Since 2018, the SEC, FINRA, and Massachusetts securities regulators have launched investigations into GPB Capital Holdings. Additionally, the FBI and the New York City Business Integrity Commission made an unannounced visit to the GPB’s offices in 2019.
Although GPB said it is cooperating with all of the ongoing investigations by producing financial statements, target audit release dates have been missed and valuations continue to plummet.
[GPB Capital Holdings] has raised more than $1.5 billion since 2013 with a portfolio of 160 companies, many of them auto dealerships and waste management companies. Its two largest funds reaped sales of $1.27 billion — with commissions of 8% — before GPB halted investment in them last year.
Now, the 91-year-old widow from Florida and an immigrant couple from Oregon who purchased LPs issued by GPB funds have accused Madison Avenue Securities and Crystal Bay Securities of negligence and other claims in two FINRA arbitration cases.

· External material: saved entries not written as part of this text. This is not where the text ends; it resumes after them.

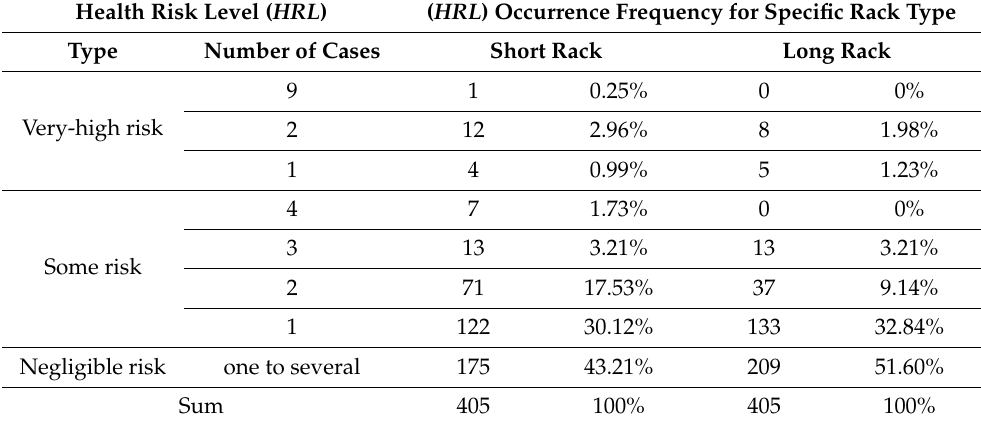
Table 5. Frequency of occurrence of a specific health risk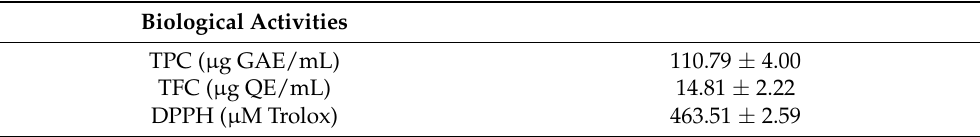
Table 5. Total phenolic content, total flavonoids content, and antioxidant activity by DPPH method of ASTRA root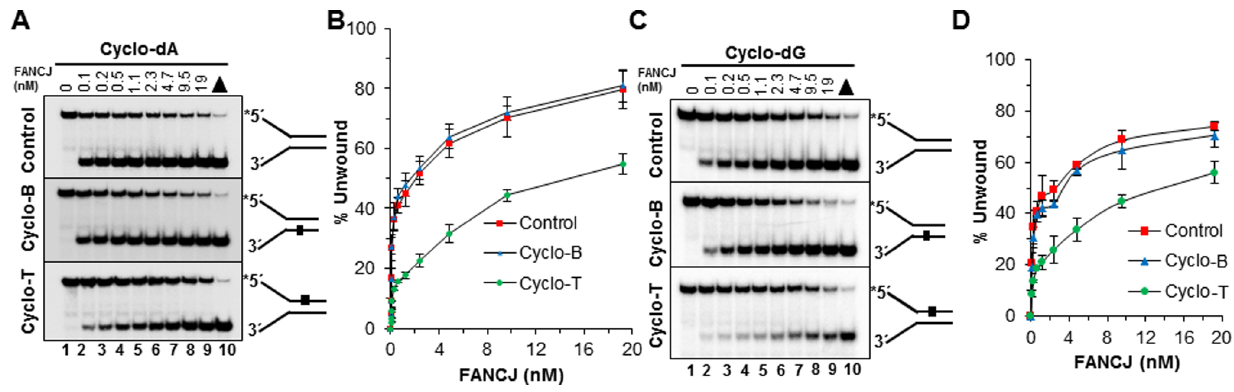
Figure 6. Effect of a site- and strand-specific cyclopurine lesion on FANCJ helicase activity. Helicase reactions were carried out by incubating the appropriate FANCJ concentrations with 0.5 nM forked duplex DNA that contained a cyclopurine lesion in the top strand (translocating-Cyclo T), bottom strand (nontranslocating-Cyclo B), or neither strand (Control) at 30 u C for 15 min under standard helicase assay conditions described in the Materials and Methods. E, FANCJ unwinding of undamaged and cyclo dA damaged DNA substrates. Lane 1, no enzyme control; lanes 2–9 indicated concentrations of FANCJ; lane 10, heat- denatured DNA substrate control. F, Quantification of FANCJ helicase activity on cdA substrates with error bars. G, FANCJ unwinding of undamaged and cyclo dG damaged DNA substrates. lane 1, no enzyme control; lanes 2–9, indicated concentrations of FANCJ; lane 10, heat- denatured DNA substrate control. H, Quantification of FANCJ helicase activity on cdG substrates with error bars.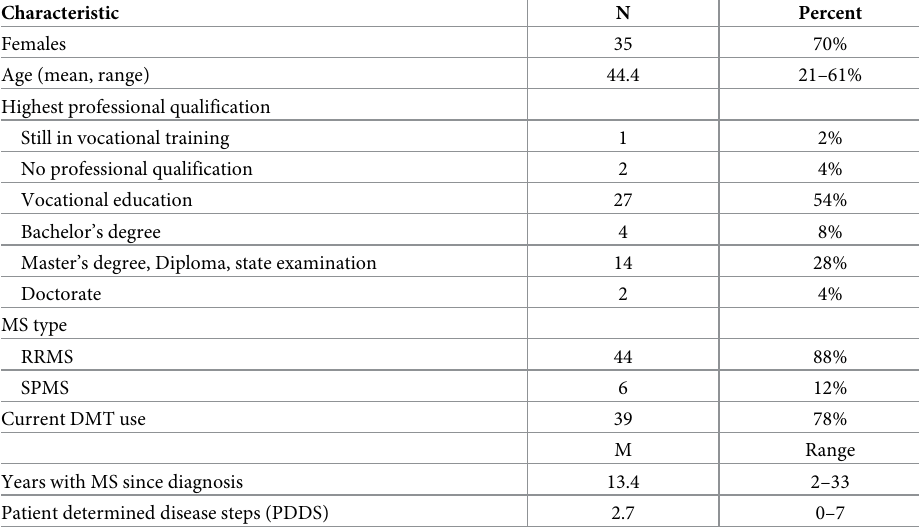
Table 1. Demographic and MS-related characteristics of participants.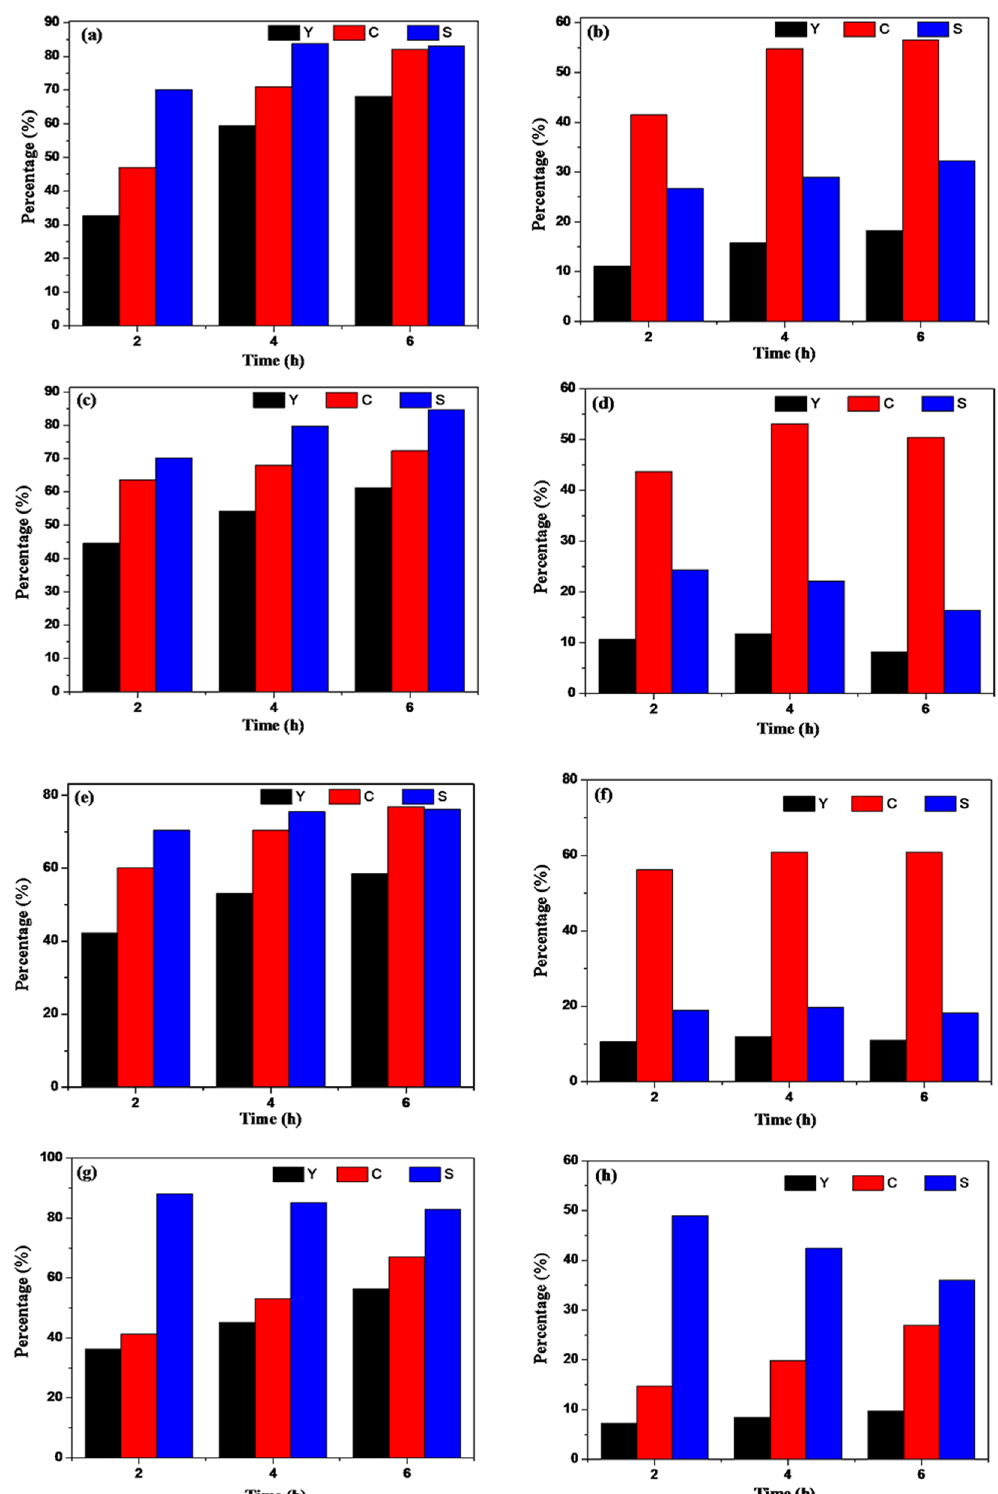
Figure 10. Photocatalytic performance of CdIn 2 S 4 photocatalyst for selective oxidation of aromatic alcohols to aldehydes ( a, c, e and g ) and reduction of nitrobenzene into aniline ( b, d, f and h ) under visible light irradiation ( λ > 420 nm) for different times in N 2 purge condition. ( a ) p-methoxybenzylalcohol, ( b ) corresponding nitrobenzene; ( c ) p-chlorobenzylalcohol, ( d ) corresponding nitrobenzene; ( e ) p-fluorobenzyl alcohol, ( f ) corresponding nitrobenzene; ( g ) p-tolylmethanol, ( h ) corresponding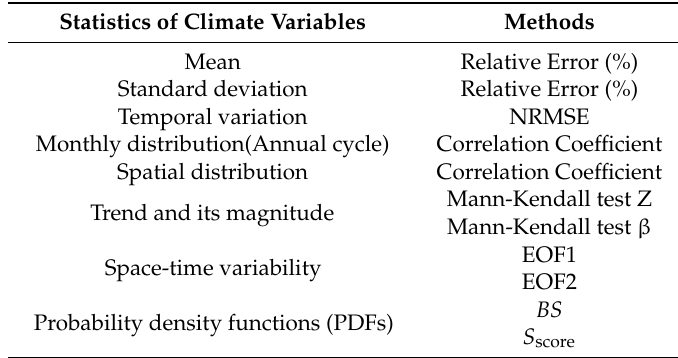
Table 2. Statistics of climate variables used for GCM performance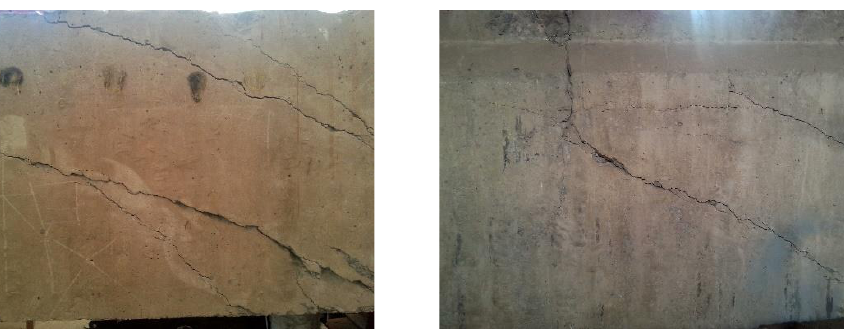
Figure 4. Arrangement of the repaired beam under four-point bending test. Two concentrated loads were applied step by step on the top surface of the repaired beam. As shown in Figure 5, each load was exerted by a hydraulic jack, and controlled by a load meter. Based on the specification of China code JTG 3362 [41], the maximum transverse distribution coefficient of moving vehicles on the old bridge was 0.238. At the servicea- bility limit state and the bearing capacity limit state, the target moment at the mid-span section were 892.0 kN  m and 955.0 kN  m, respectively. Therefore, the corresponding ap- plied moments were 653.5 kN  m and 716.5 kN  m, calculated by subtracting the bending moment caused by self-weight. In this study, the target load was determined with the bending moment at the ser- viceability limit state. Therefore, each concentrated load on the top surface of the re- paired beam was 109.8 kN, denoted by P 0 . The loading step followed as 0.2, 0.4, 0.6, 0.8, 0.85, 0.9, 0.95, and 1.0 times the target load P 0 .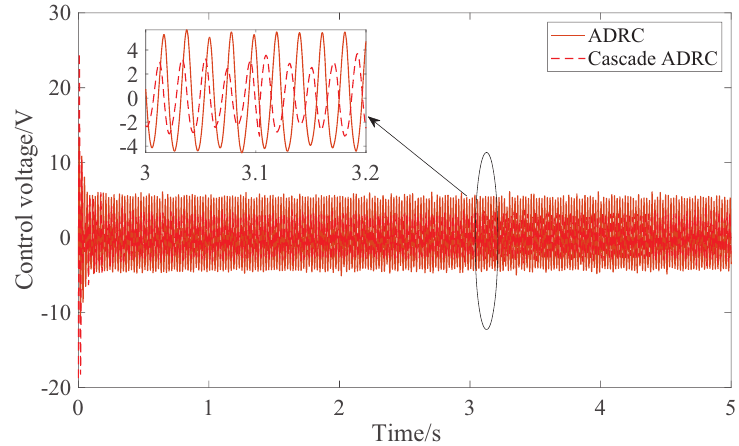
Figure 8. Experimental control–voltage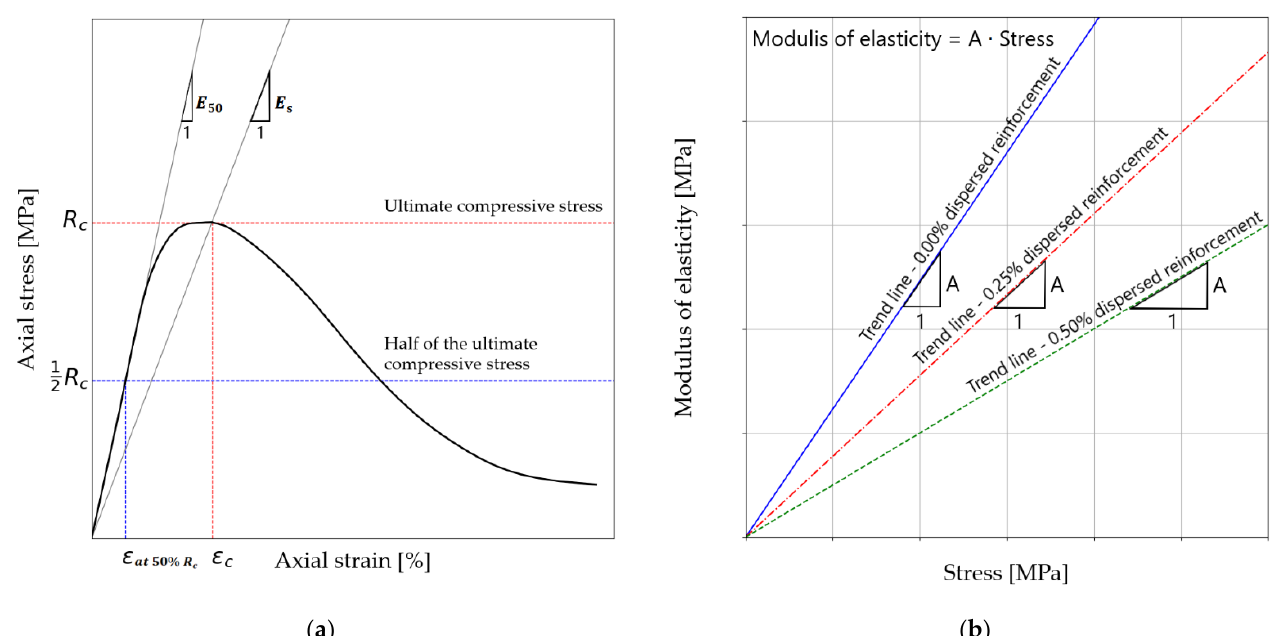
Figure 4. ( a ) Elasticity modules under consideration; ( b ) linear relationship scheme showing the effect of dispersed reinforcement.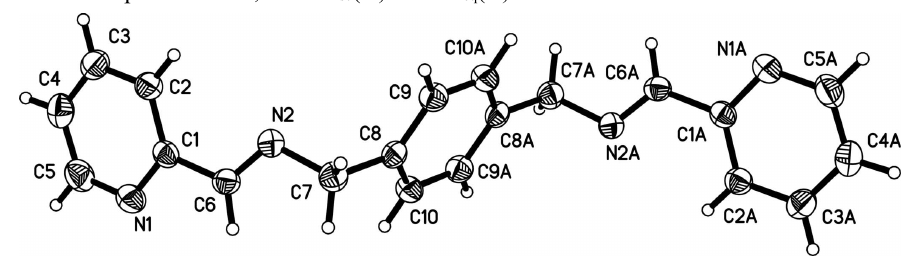
The molecular structure of the title molecule, with the atom-numbering scheme. Displacement ellipsoids are drawn at the 30% probability level [symmetry code: (A) 1 - x, 1 - y, 1 -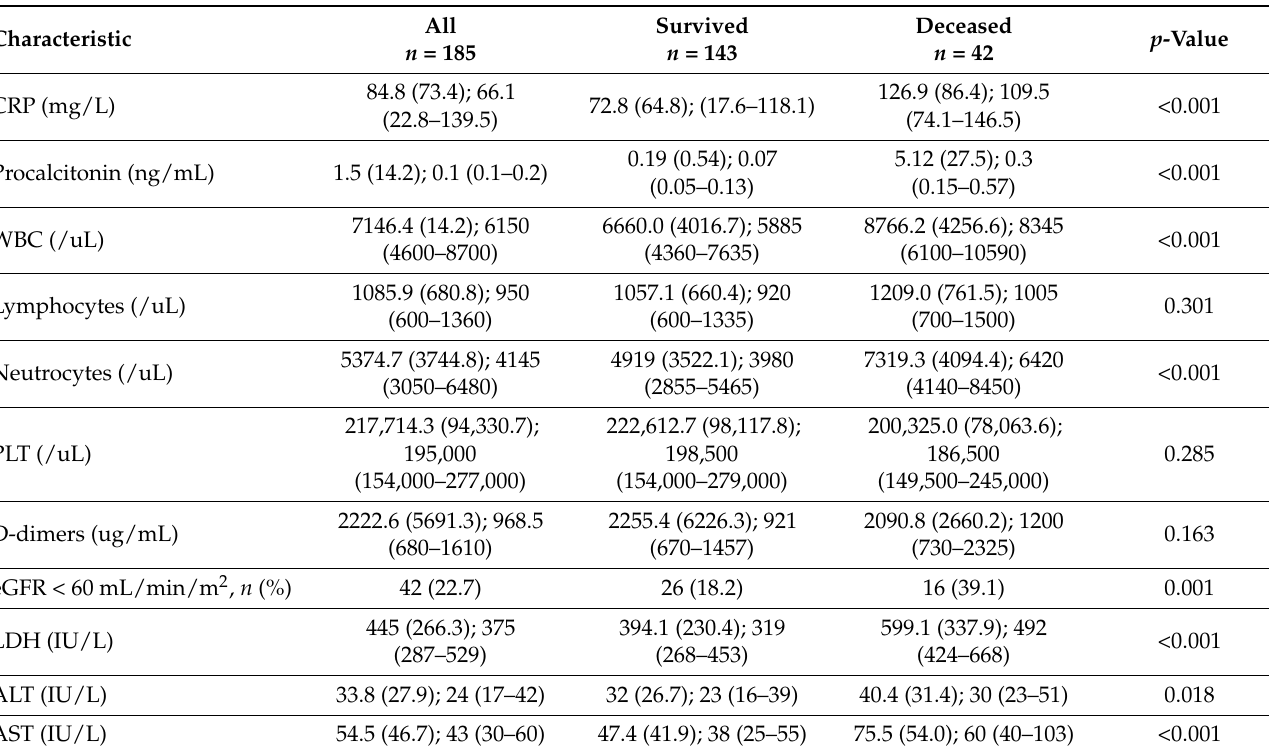
Table 2. Laboratory characteristics in patients with SARD, mean (SD); median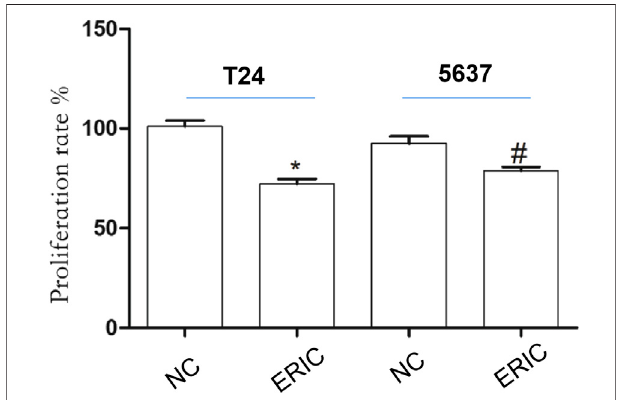
FIGURE 5 | Changes in cell proliferation rate in each group. The proliferation rate was determined by MTT assay. The mean value ± SD was shown. * p < 0.05. # p < 0.05.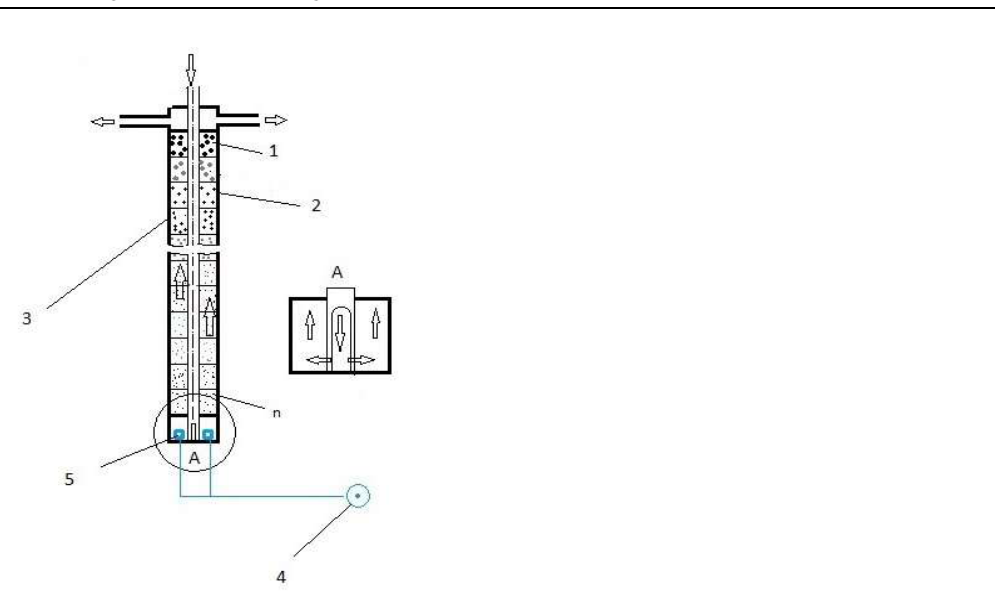
Figure 1. Schematic representation of biological purification of wastewater based on using the zeolite as biomass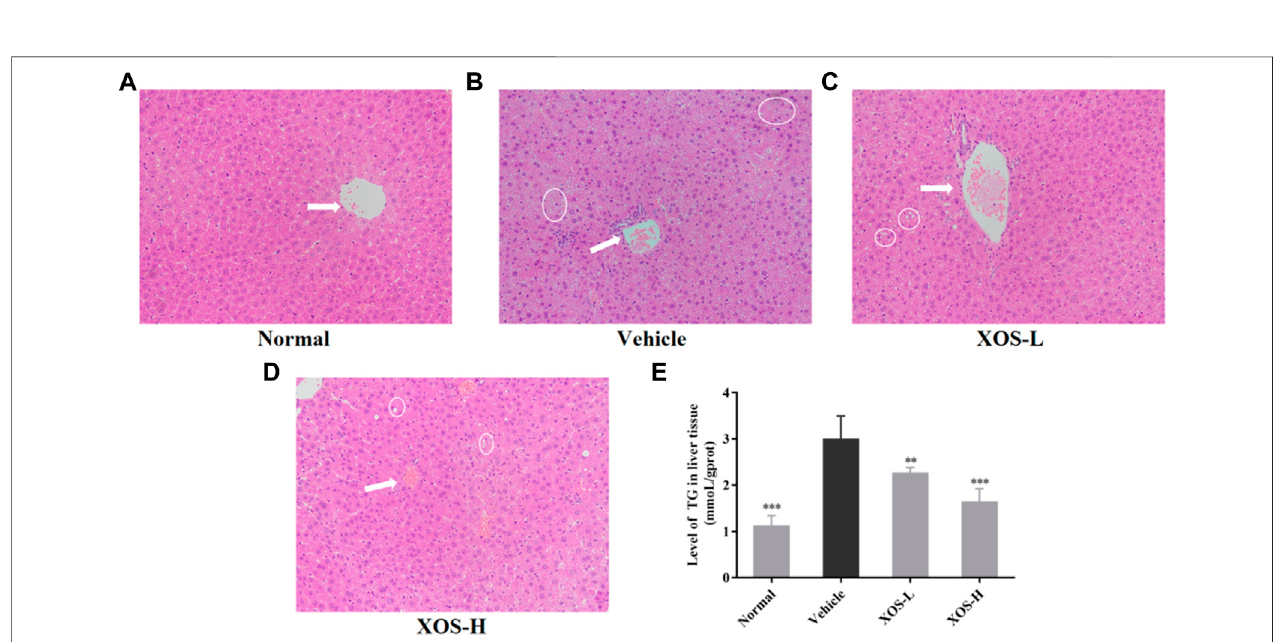
FIGURE3| EffectofXOSsupplementationonserumCytokineslevelinmice.XOS-L:micetreatwithXOS250 mg/kg,XOS-H:micetreatwithXOS500 mg/kg.* p < 0.05, ** p < 0.01, *** p < 0.001 compared with the Vehicle group.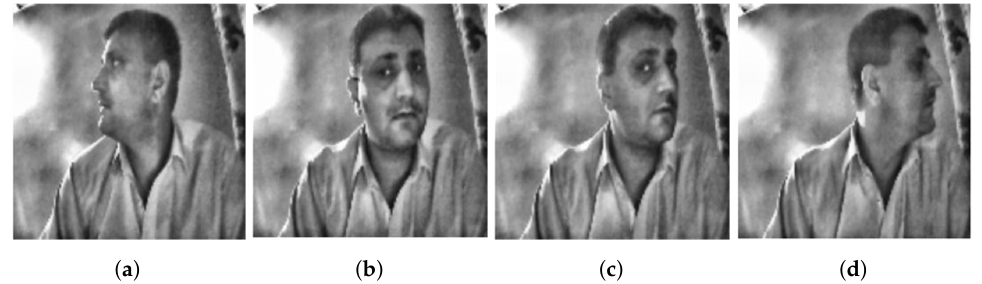
Figure 4. ( a – d ) Enhanced frames after the application of the CLAHE method.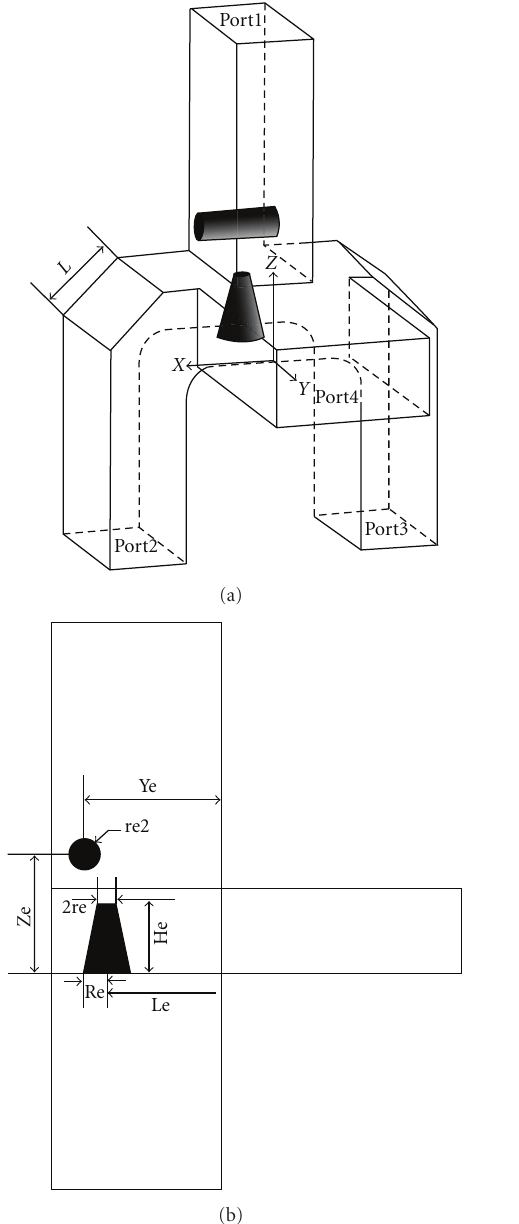
Figure 1: E-face-folded magic-T (a) geometry (b) parameters configuration.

Joseph Peiffer, managing partner of Peiffer Wolf Carr & Kane, stated that more claims were coming against the brokerage firms that sold GPB products.
“What they all have in common is that none of them did due diligence on this. I think we’ll be doing scores, if not hundreds, of filings ultimately in this case,” Peiffer said in an interview after filing the two arbitration claims. “I anticipate just an enormous wave of filings.”
The initial filings by Peiffer Wolf and Meyer Wilson target two brokerage firms and more than 60 brokerage firms sold GPB’s largest funds.
“It appears that investors are at risk of losing all or most of their GPB investments,” says Meyer Wilson attorney Courtney Werning. “The products peddled by these companies were inherently flawed.”
In February, FINRA canceled the membership of Delray Beach, Florida-based Crystal Bay after the firm failed to pay arbitration fees, according to FINRA BrokerCheck. Efforts to reach the firm or its president and chief compliance officer, Rafael Golan, were not successful.
FINRA also barred Golan earlier this year after he failed to respond to investigators’ requests for information, BrokerCheck shows. Former client Millicent Barasch suffered substantial losses from “illiquid, high commission, unsuitable products” such as three GPB funds, the claim alleges.
“Both the firm and the broker should have been shut down years ago,” says Barasch’s son Jeffrey. “They took nearly a million dollars from her and then they tried to close up shop and scatter like roaches. This should never be done to another elderly person.”
The retired couple, Alexandra and Grigory Kogan, purchased $50,000 worth of GPB automotive LPs, according to their separate claim. The Russian immigrants — one of whom is disabled — bought heavily into alternative investments, annuities and life insurance products.
“They told us those investments were ideal for us, though to this day I still have no idea what is meant by the term ‘alternative investments,’” Alexandra Kogan says. “Now we are at risk of losing everything we worked for.”
The Barasch family’s claim accuses Crystal Bay Securities of violating just and equitable principles of trade, failure to perform due diligence, negligence, misrepresentations and breach of fiduciary duty. The Kogan family’s claim accuses Madison Avenue Securities of violating just and equitable principles of trade, failure to perform due diligence, negligence, misrepresentations, breach of fiduciary duty, and elder abuse and violation of Oregon’s state securities laws.
$1.5 million in retirement savings are at stake in these two claims.